ARGO Ocean Data Discovery & Visualization

A comprehensive platform for discovering, processing, and analyzing ARGO ocean float data. This project combines a high-performance Indian Ocean data system, an interactive research dashboard, and FloatChat—an AI-powered conversational interface for natural language data querying.

📖 About

The ARGO Ocean Data Discovery & Visualization platform is designed to make vast amounts of oceanographic data accessible and actionable.

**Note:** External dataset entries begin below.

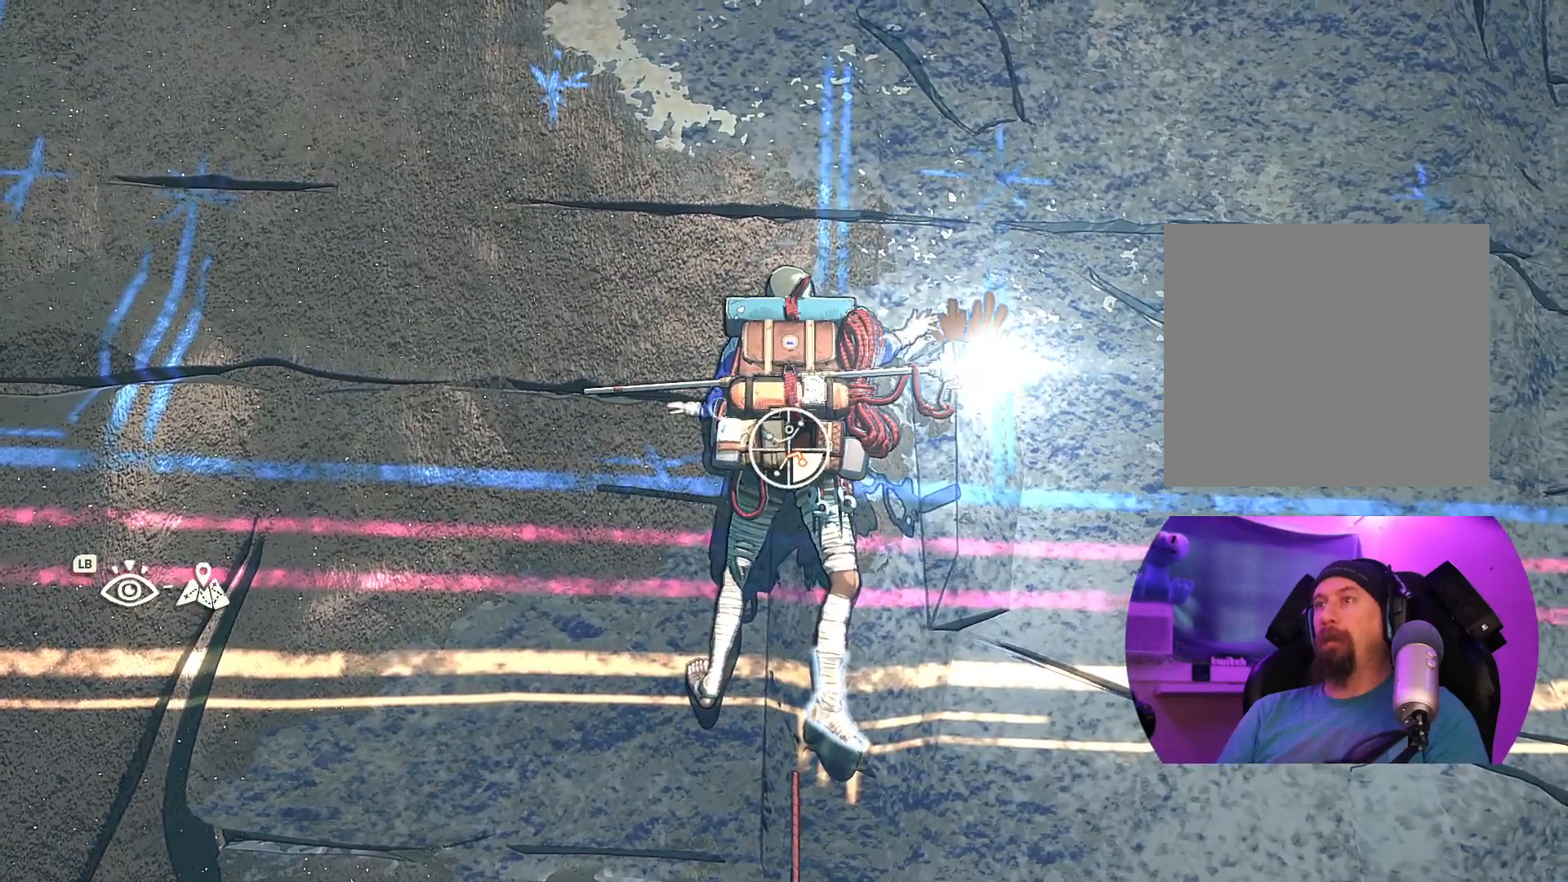
{"buttons": [], "left_stick": "up-right", "right_stick": "center", "events": [[83, "R1", "up"], [183, "left_stick", "up-right"]]}
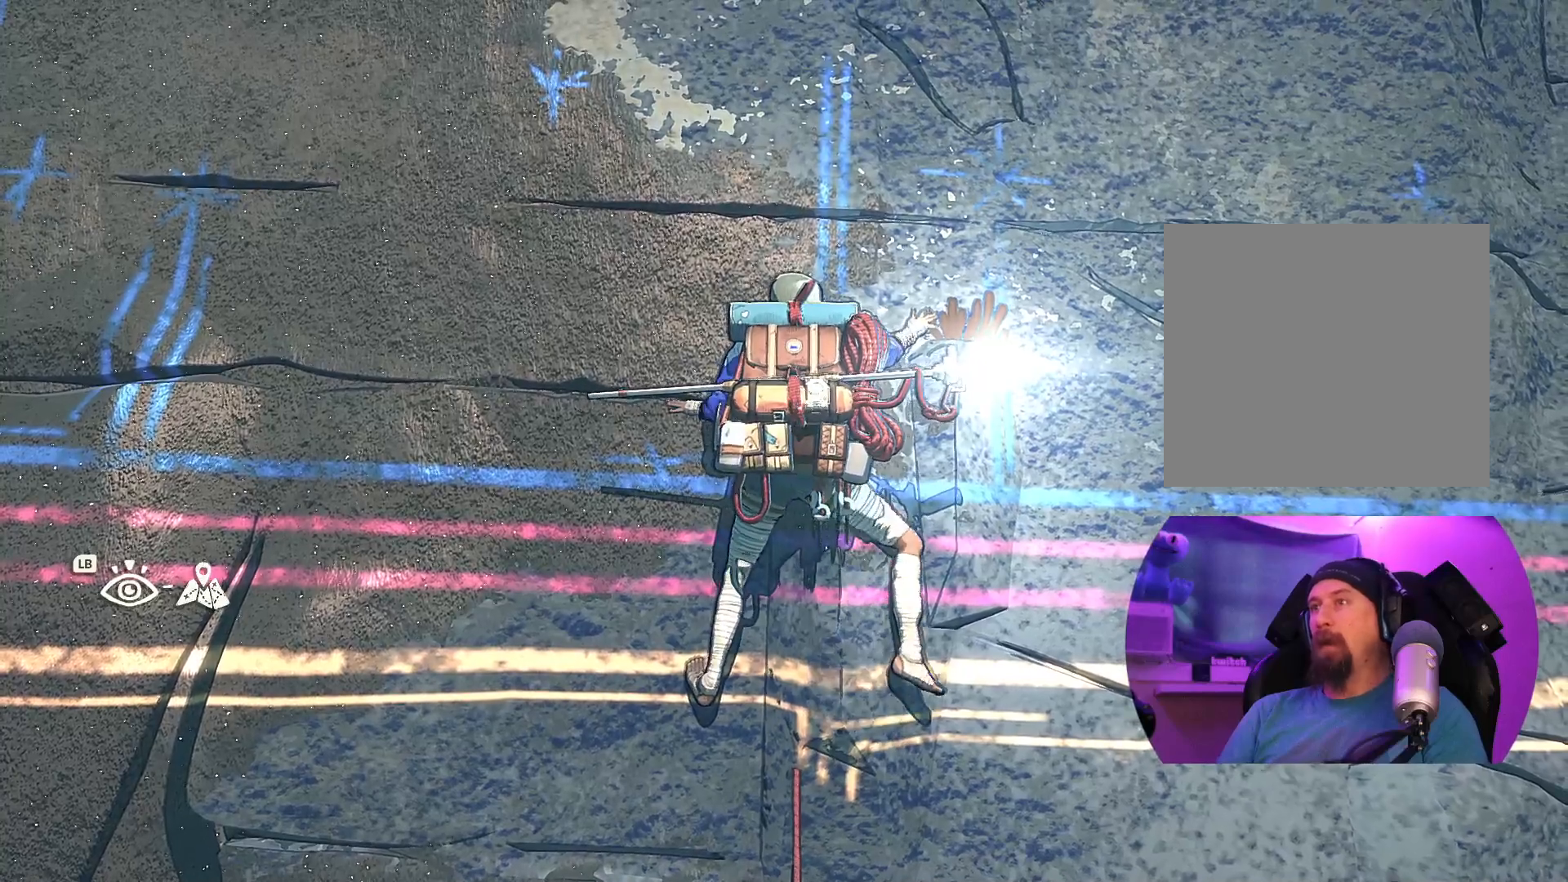
{"buttons": ["R1"], "left_stick": "center", "right_stick": "center", "events": [[167, "left_stick", "center"], [283, "R1", "down"]]}
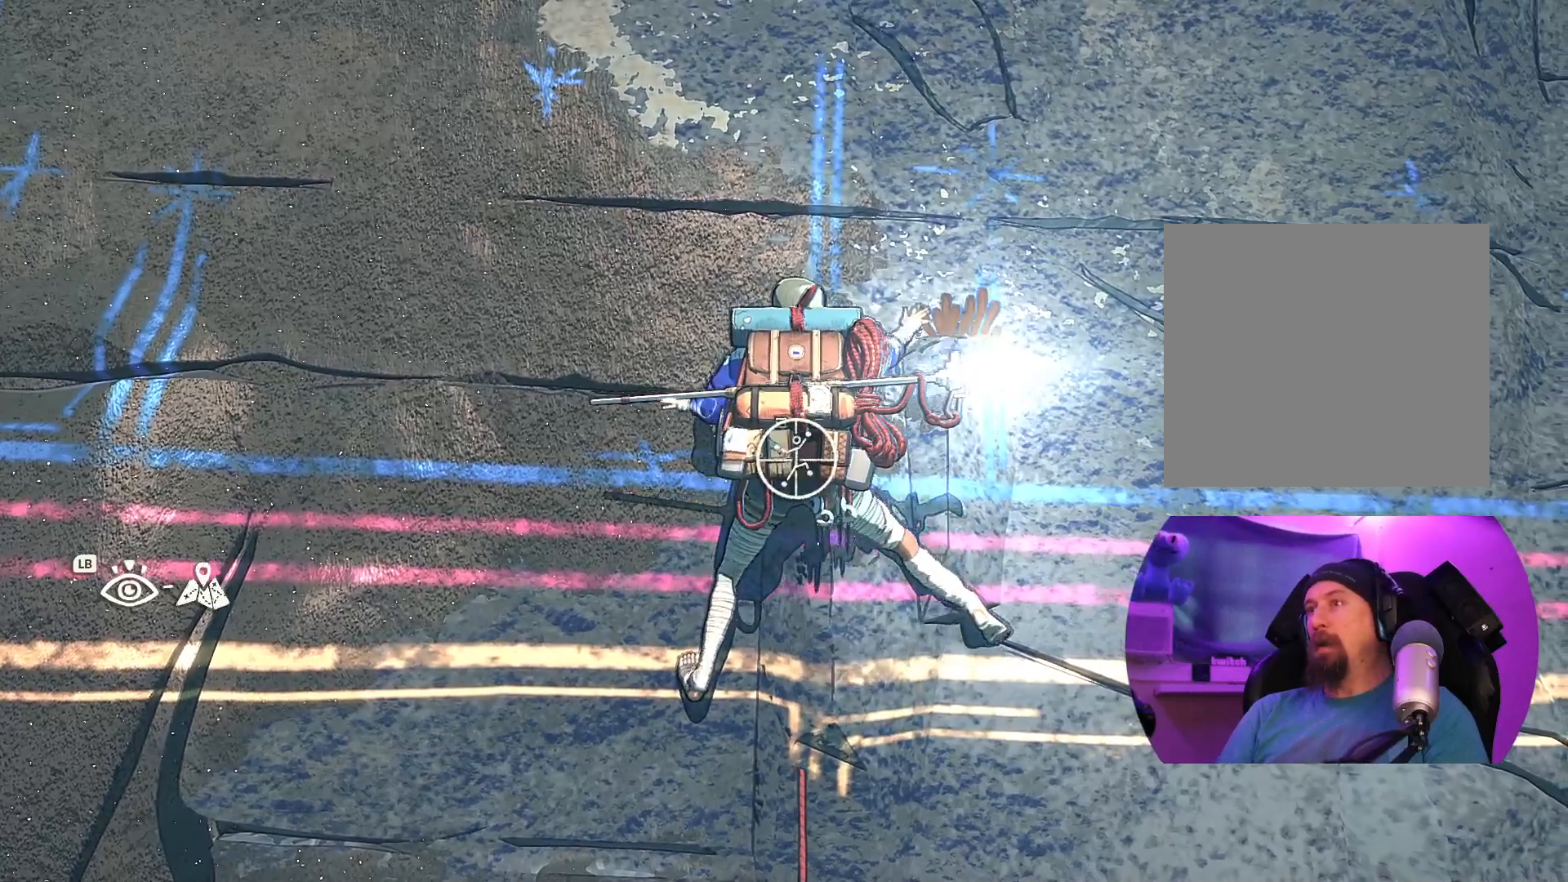
{"buttons": ["R1"], "left_stick": "center", "right_stick": "center", "events": []}
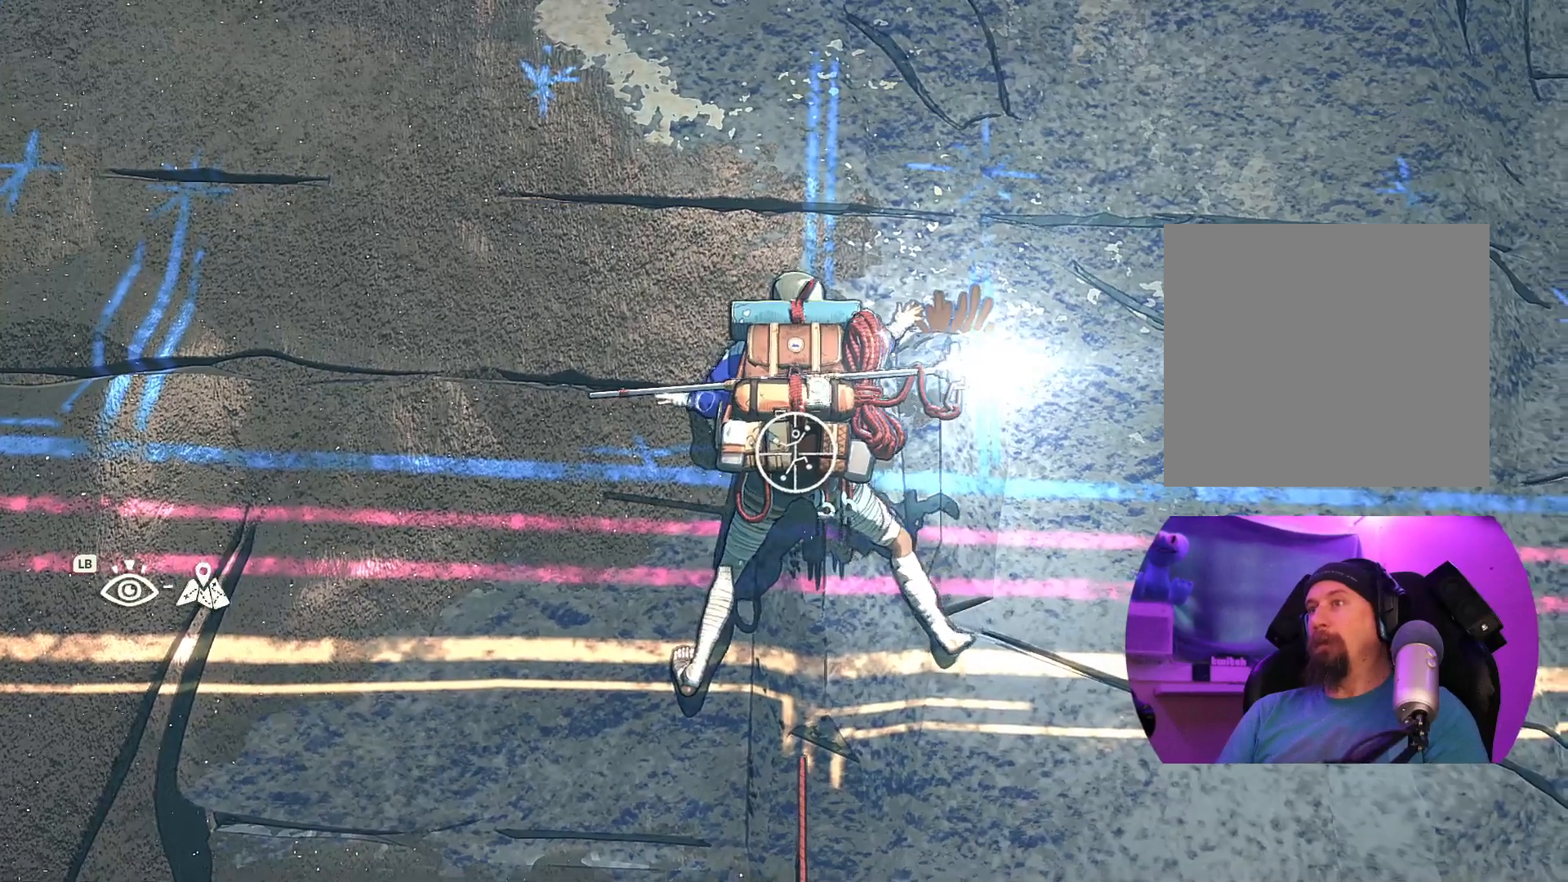
{"buttons": ["R1"], "left_stick": "center", "right_stick": "center", "events": []}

It specifically targets the Indian Ocean region, providing specialized tools to filter, store, and visualize float data with sub-second latency.

System Architecture

flowchart LR
  subgraph Client
    Dash[Dash Frontend]
  end
  subgraph Backend
    API[FastAPI RAG Service] -- & SQL --> DB[(SQLite/PG)]
    API -- Embeddings --> Chroma[(Chroma Vector DB)]
  end
  Dash -- HTTP --> API
  Dash -- Direct Read --> DB

How It Works

Data Ingestion: Processes raw global ARGO CSV data.
Geographic Filtering: Automatically extracts floats within the Indian Ocean boundaries (20°E-120°E, 40°S-25°N).
Intelligent Processing: Handles missing data with realistic filler generation based on regional parameters.
Storage: Stores processed profiles in an optimized SQLite database for fast access.
Visualization:
- Dashboard: Interactive maps and profile viewers options.
- RAG AI: Natural language queries converted to SQL or visualizations.

📁 Project Structure

ARGO Ocean Data Discovery & Visualization/
│
├── backend/                        # FastAPI RAG backend
│   └── rag_service.py              # Main API service
│
├── dash_frontend/                  # Frontend applications
│   ├── research_dashboard.py       # Main interactive dashboard
│   ├── simple_app.py               # Legacy/Simple interface
│   └── assets/                     # CSS and static assets
│
├── data/                           # Data storage
│   └── indian_ocean_floats.db      # Optimized SQLite database
│
├── src/                            # Core Python modules
│   ├── data_processor.py           # Core processing & filtering logic
│   ├── dashboard_data_integration.py # Bridge between DB and Dashboard
│   └── argo_float_rag.py           # RAG/LLM implementation
│
├── scripts/                        # Utility and setup scripts
│   ├── setup_indian_ocean_data.py  # Database initialization script
│   └── ingest.py                   # Data ingestion utilities
│
├── output/                         # Generated assets (plots, reports)
├── docs/                           # Documentation
├── requirements.txt                # Project dependencies
├── Dockerfile                      # Container configuration
└── README.md                       # This file


### Core Components

#### Data System (`src/data_processor.py`)
- **`IndianOceanArgoProcessor`**: Filters global data and creates the regional database.
- **`IndianOceanDataAccess`**: Provides optimized query methods (spatial, temporal, parametric).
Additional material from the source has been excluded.